Review: The Historical Reliability of the New Testament

33236065Questions about the reliability of the New Testament are commonplace in twenty-first-century life. Many of these questions propose a serious challenge to the average churchgoing Christian. Can we be sure that the Gospel narratives provide accurate information concerning Jesus? If so, why are there contradictions among these accounts? How do we know that we have all of the New Testament books? How do we know the New Testament books possess the actual words written by the New Testament authors? It is here that The Historical Reliability of the New Testament: Countering the Challenges to Evangelical Christian Beliefs by Craig L. Blomberg offers readers a massive, accessible and comprehensive resource defending the historical veracity of the New Testament as Christian Scripture.

Craig L. Blomberg is no stranger to the broad-stroked conversation surrounding the reliability of the New Testament. In fact, The Historical Reliability of the New Testament is the culmination of several decades of scholarly research and practical reflection. The book is divided into six major sections: (1) The Synoptic Gospels, (2) The Gospel of John, (3) Acts and Paul, (4) The Rest of the New Testament, (5) Canonicity and Transmission, and (6) The Problem of Miracles. Some readers may find it interesting that Blomberg discusses the Synoptic Gospels and the Gospel of John separately in a resource of this nature, but this is one indication of the comprehensive scope of the volume. Blomberg leaves no stone unturned, and the organization (i.e. discussing Acts and Paul together) of the volume displays both logic and familiarity on behalf of the author. Blomberg offers an excellent defense of traditional Pauline authorship of the epistles, and provides worthy interaction with the critical consensus that currently plagues much of the academic guild. As the attention moves towards the general epistles and Revelation, Blomberg further establishes issues of authorship and reliability within a broad evangelical conviction and provides ample interaction with recent scholarship.

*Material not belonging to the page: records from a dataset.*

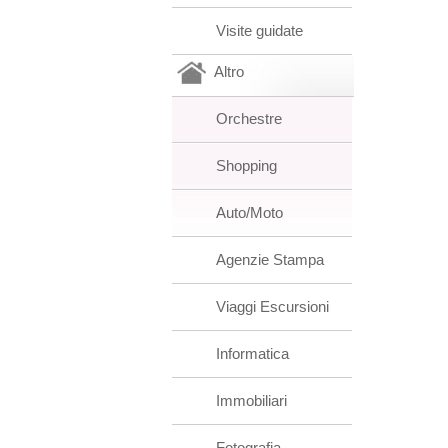
Visite guidate
Altro
Orchestre
Shopping
Auto/Moto
Agenzie Stampa
Viaggi Escursioni
Informatica
Immobiliari
Fotografia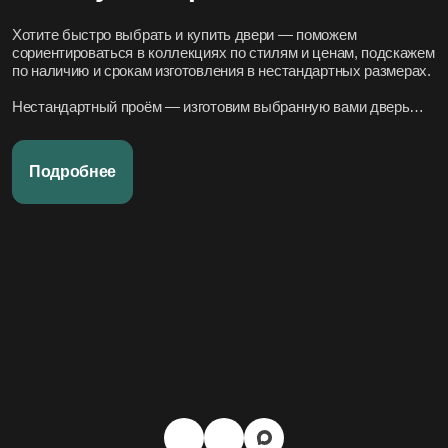
Хотите быстро выбрать и купить двери — поможем
сориентироваться в коллекциях по стилям и ценам, подскажем
по наличию и срокам изготовления в нестандартных размерах.
Нестандартный проём — изготовим выбранную вами дверь
под нужный размер.
Нужно вписать в конкретный стиль интерьера — подберём
Подробнее
подходящие модели по дизайн-проекту или по фото.
Переживаете за установку – организуем всё под ключ:
аккуратно и профессионально, сроки фиксируем в договоре.
Хотите, чтобы всё было легко и просто — наши дружелюбные
менеджеры всегда на связи. Вся переписка чётко фиксируется
в системе, поэтому мы всегда в курсе того, что вы обсуждали и
на чём остановились.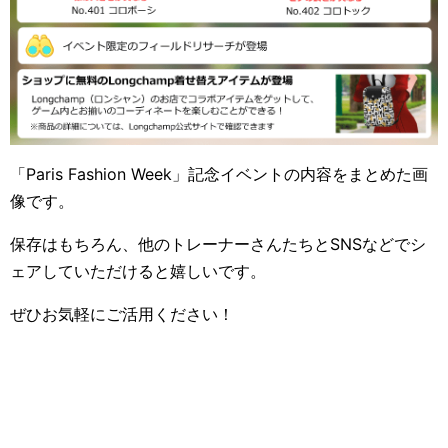
「Paris Fashion Week」記念イベントの内容をまとめた画
像です。
保存はもちろん、他のトレーナーさんたちとSNSなどでシ
ェアしていただけると嬉しいです。
ぜひお気軽にご活用ください！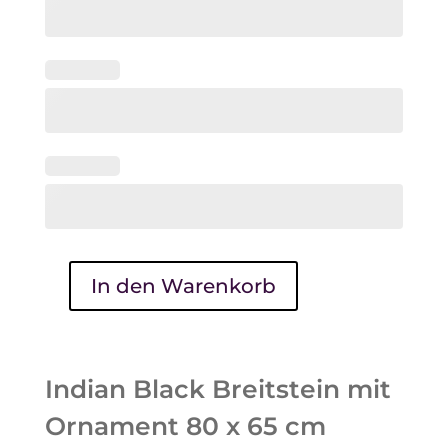
In den Warenkorb
Indian
Black
mit
Ornament
Indian Black Breitstein mit
Rose
Ornament 80 x 65 cm
80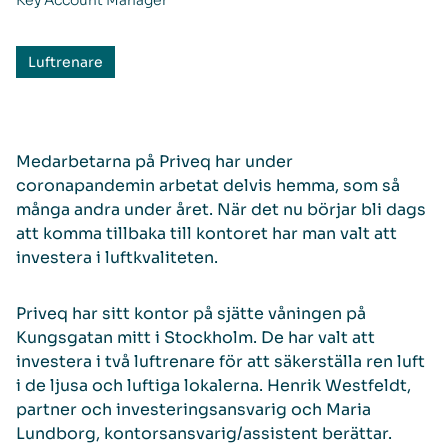
Key Account Manager
Luftrenare
Medarbetarna på Priveq har under
coronapandemin arbetat delvis hemma, som så
många andra under året. När det nu börjar bli dags
att komma tillbaka till kontoret har man valt att
investera i luftkvaliteten.
Priveq har sitt kontor på sjätte våningen på
Kungsgatan mitt i Stockholm. De har valt att
investera i två luftrenare för att säkerställa ren luft
i de ljusa och luftiga lokalerna. Henrik Westfeldt,
partner och investeringsansvarig och Maria
Lundborg, kontorsansvarig/assistent berättar.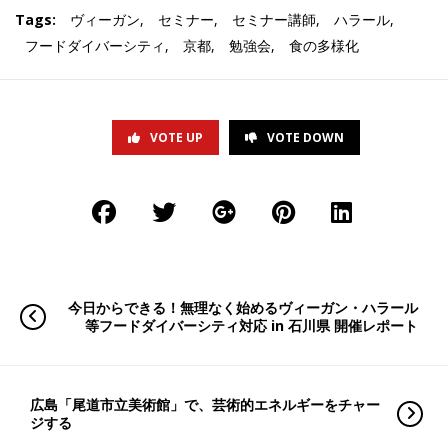
Tags:
ヴィーガン
,
セミナー
,
セミナー講師
,
ハラール
,
フードダイバーシティ
,
京都
,
勉強会
,
食の多様化
VOTE UP
VOTE DOWN
今日からできる！無理なく始めるヴィーガン・ハラール
等フードダイバーシティ対応 in 石川県 開催レポート
広島「尾道市立美術館」で、芸術的エネルギーをチャー
ジする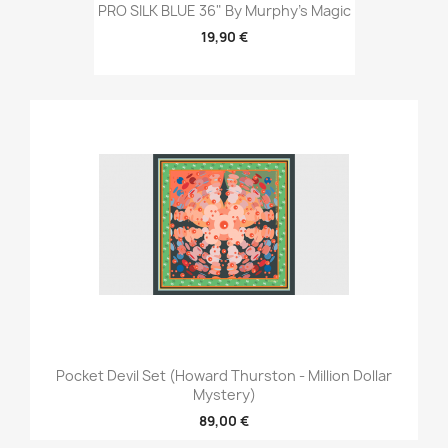
PRO SILK BLUE 36" By Murphy's Magic
19,90 €
Pocket Devil Set (Howard Thurston - Million Dollar
Mystery)
89,00 €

While readers with different backgrounds and interests will likely differ on what sections they found to be most helpful, the section on canonicity and transmission will be among the most rewarding chapters in the book. This is especially true when considering the breadth of ground that Blomberg covers and establishes in the previous four sections. It is here that Blomberg succeeds in bringing much of the anticipated external questions concerning the historical reliability of the New Testament to rest. Blomberg addresses the Nag Hammadi literature, the New Testament Apocryphal literature, and other related documents and agrapha. Readers will also find a sizable section dedicated to the practice of textual criticism and the formation of the New Testament canon. Blomberg closes the book with a large chapter on miracles, the existence of miracles in the contemporary context, and the importance of the resurrection. Readers will find this to be an appropriate conclusion, as Blomberg completes his tour de force by bringing the theoretical into focus with the practical.

Historical Reliability of the New Testament: Countering the Challenges to Evangelical Christian Beliefs by Craig L. Blomberg is an extraordinary achievement within the arena of evangelical scholarship. At more than 800 pages, Blomberg has left nearly no question unanswered. In fact, the only question left to be answered is why the publishers decided to produce this masterpiece in paperback format. Not only does the size of the tome deserve a hardcover, but the content requires it! If you are looking for an up-to-date, comprehensive engagement with leading critical thought seeking to challenge the reliability of the New Testament, then this massive volume is a must read! It is informative enough to serve the academic guild and accessible enough to equip the laity, and it comes highly recommended!!